*What is expected*:
Using the entry below on the spider Tangata horningi, answer these:
(a) In which museum is the holotype stored?
(b) What length is recorded for the female?
(c) Which two qualifiers accompany the species' "Naturally Uncommon" listing?

*Selected extract*:
Tangata horningi
- Conservation status: Naturally Uncommon (NZ TCS)

Scientific classification
- Kingdom: Animalia
- Phylum: Arthropoda
- Subphylum: Chelicerata
- Class: Arachnida
- Order: Araneae
- Infraorder: Araneomorphae
- Family: Orsolobidae
- Genus: Tangata
- Species: T. horningi
- Binomial name: Tangata horningi Forster & Platnick, 1985

= Tangata horningi =

- Authority: Forster & Platnick, 1985
- Conservation status: NU

Species of spider

Tangata horningi is a species of Orsolobidae. The species is endemic to New Zealand.

==Taxonomy==
This species was described in 1985 by Ray Forster and Norman Platnick from male and female specimens collected on Snares Island. The holotype is stored in Otago Museum.

==Description==
The male is recorded at 2.96mm in length whereas the female is 3.72mm. The abdomen is patterned dorsally.

==Distribution==
This species is only known from Snares Island, New Zealand.

==Conservation status==
Under the New Zealand Threat Classification System, this species is listed as "Naturally Uncommon" with the qualifiers of "Island Endemic" and "One Location".

*Data excerpt*:
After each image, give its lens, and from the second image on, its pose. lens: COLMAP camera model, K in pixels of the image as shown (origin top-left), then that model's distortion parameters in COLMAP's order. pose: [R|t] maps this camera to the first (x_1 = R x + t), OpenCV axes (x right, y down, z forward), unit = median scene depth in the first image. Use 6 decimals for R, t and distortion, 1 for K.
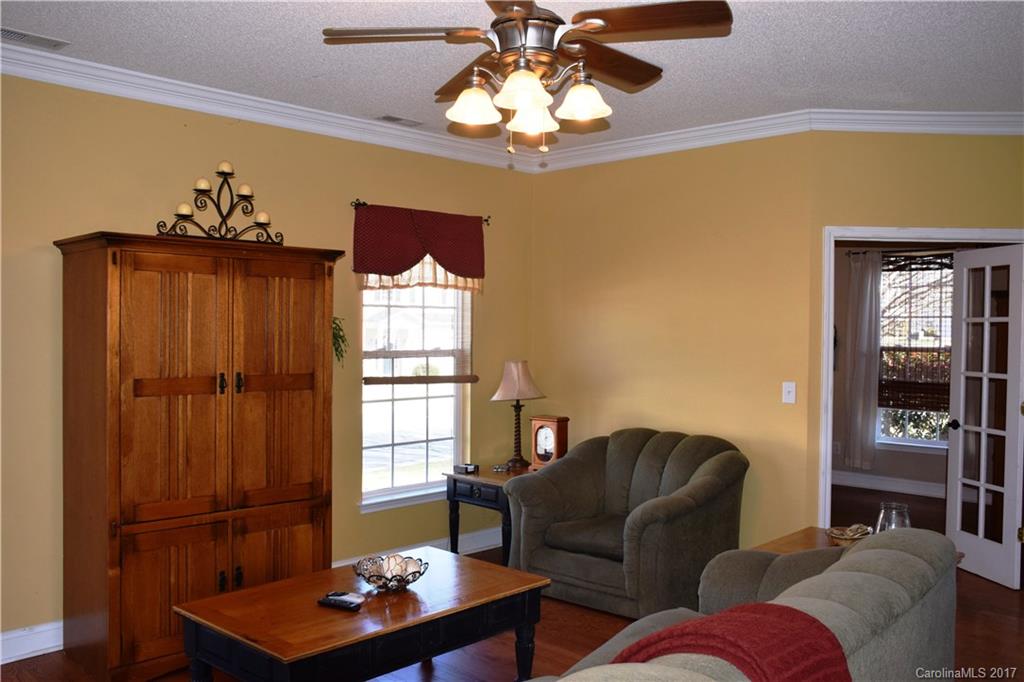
lens RADIAL K [[909.2, 0, 507.5], [0, 909.2, 342.6], [0, 0, 1]] dist [-0.001707, 0.005988]
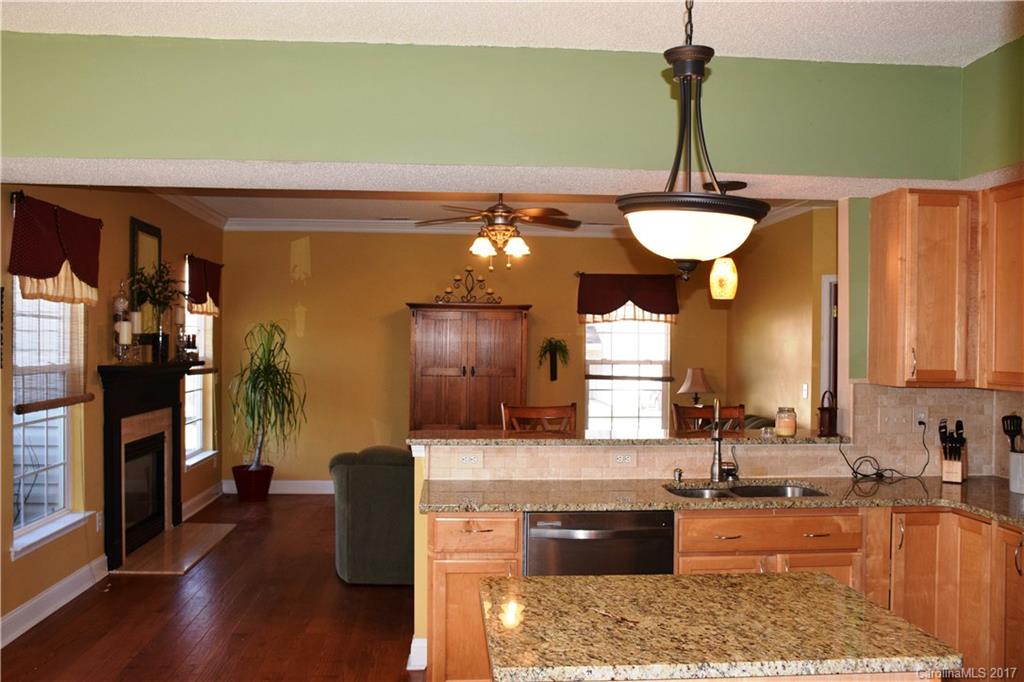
lens RADIAL K [[909.2, 0, 514.3], [0, 909.2, 342.8], [0, 0, 1]] dist [-0.001707, 0.005988]
pose [[0.751804, -0.000787, -0.659386, 1.106873], [-0.015617, 0.999698, -0.018998, 0.016141], [0.659202, 0.024580, 0.751564, -0.475320]]
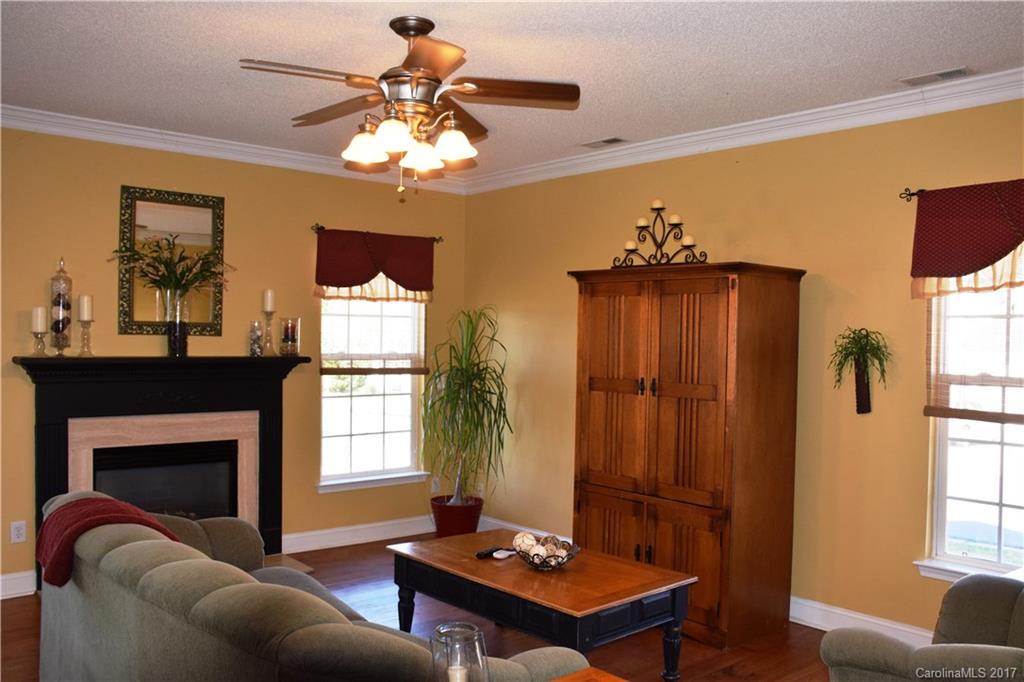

*Task solution*:
(a) Otago Museum
(b) 3.72mm
(c) "Island Endemic" and "One Location"